| Zadanie do rozwiązania |
Zwróć każdy wiersz materiału, w którym występuje słowo „value”. Wielkość liter ma znaczenie.

***** Materiał do przetworzenia

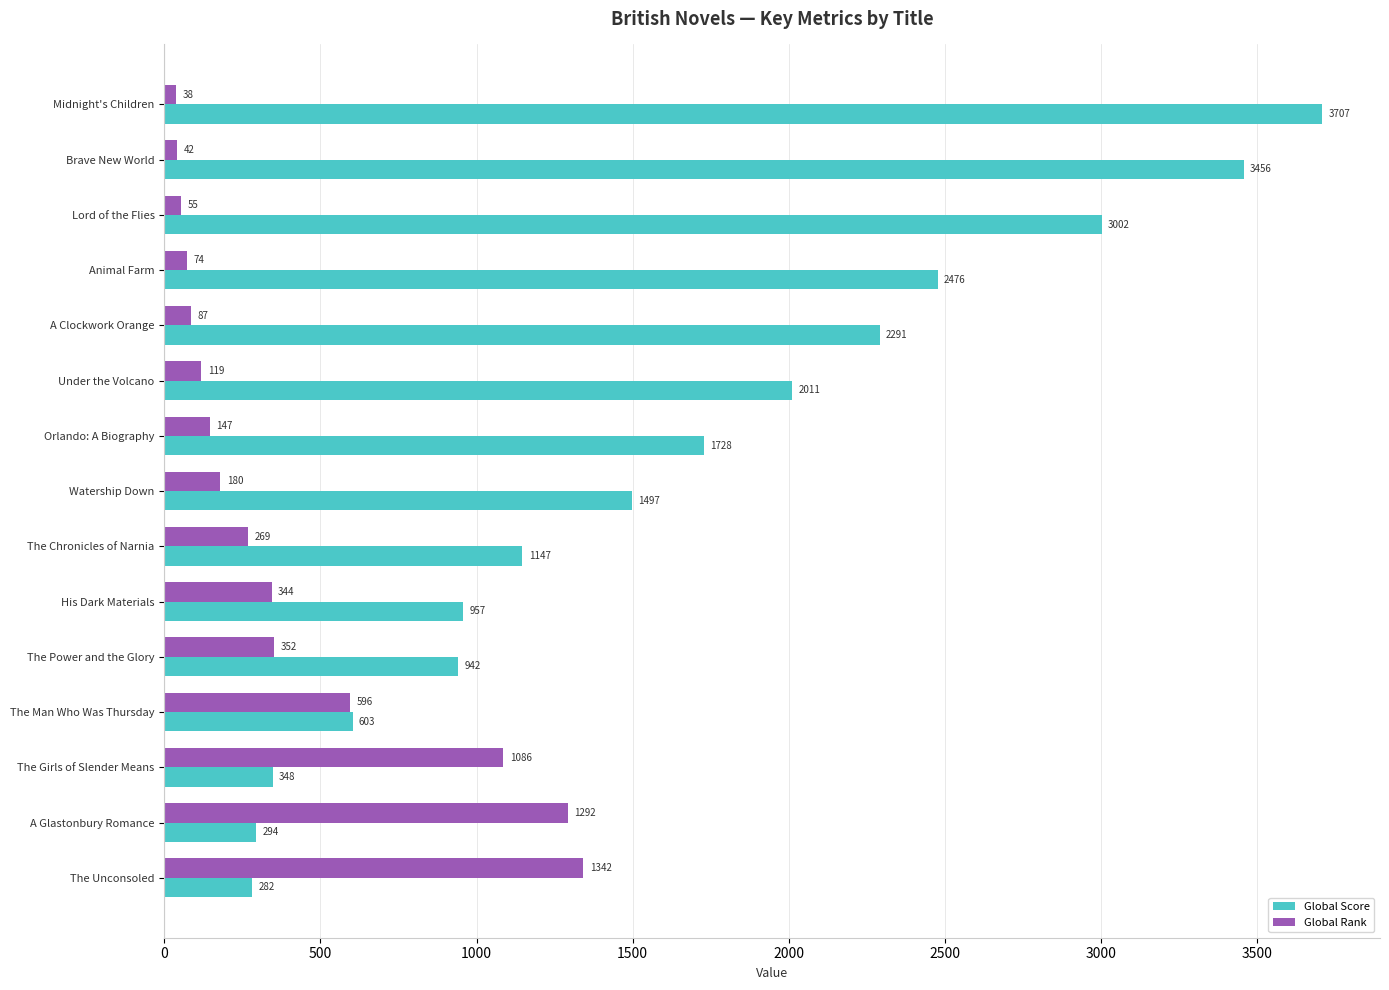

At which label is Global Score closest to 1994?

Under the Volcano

**********
***** Materiał do przetworzenia

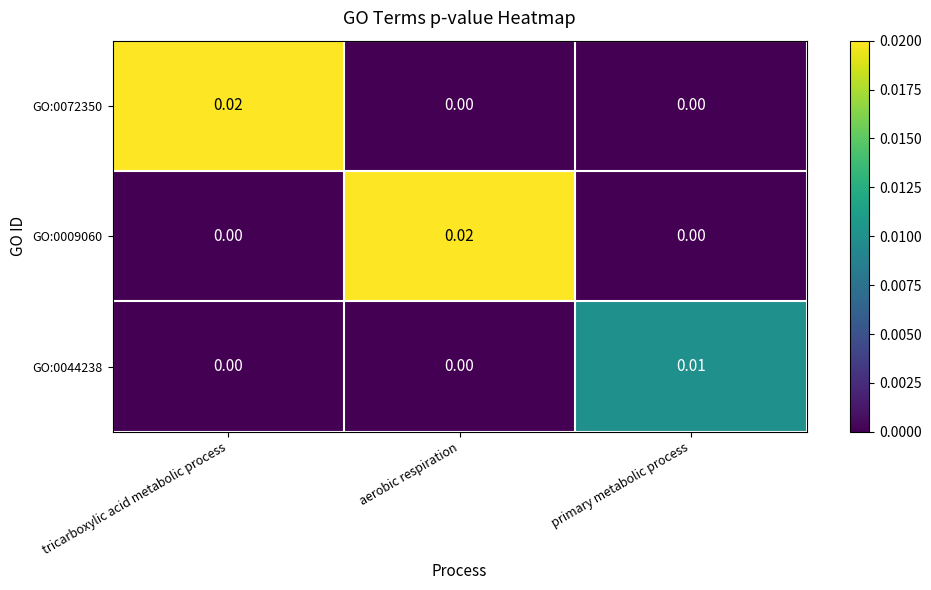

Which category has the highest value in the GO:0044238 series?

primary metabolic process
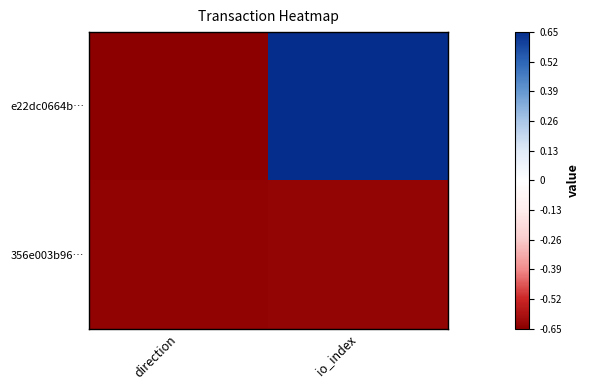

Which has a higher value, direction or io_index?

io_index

**********

| Odpowiedź na zadanie |
Which category has the highest value in the GO:0044238 series?
Which has a higher value, direction or io_index?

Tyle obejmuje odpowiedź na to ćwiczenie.